=== What you should do ===
Scan the data below. Pull out each line where "right" occurs.

(Listed entries begins)

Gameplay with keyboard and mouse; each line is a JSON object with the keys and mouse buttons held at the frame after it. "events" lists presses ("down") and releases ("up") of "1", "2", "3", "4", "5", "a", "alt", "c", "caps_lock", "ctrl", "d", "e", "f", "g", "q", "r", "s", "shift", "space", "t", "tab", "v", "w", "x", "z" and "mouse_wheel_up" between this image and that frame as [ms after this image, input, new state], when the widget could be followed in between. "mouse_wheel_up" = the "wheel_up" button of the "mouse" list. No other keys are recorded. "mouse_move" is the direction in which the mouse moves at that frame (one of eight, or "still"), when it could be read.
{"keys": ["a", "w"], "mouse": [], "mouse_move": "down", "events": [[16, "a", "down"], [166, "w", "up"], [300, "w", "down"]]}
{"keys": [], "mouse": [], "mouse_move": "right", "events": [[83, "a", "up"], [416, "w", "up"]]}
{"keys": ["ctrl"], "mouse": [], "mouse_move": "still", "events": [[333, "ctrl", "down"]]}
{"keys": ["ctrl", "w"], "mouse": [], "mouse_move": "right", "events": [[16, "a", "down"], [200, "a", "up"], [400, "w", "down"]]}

(Listed entries ends)

=== Result ===
{"keys": [], "mouse": [], "mouse_move": "right", "events": [[83, "a", "up"], [416, "w", "up"]]}
{"keys": ["ctrl", "w"], "mouse": [], "mouse_move": "right", "events": [[16, "a", "down"], [200, "a", "up"], [400, "w", "down"]]}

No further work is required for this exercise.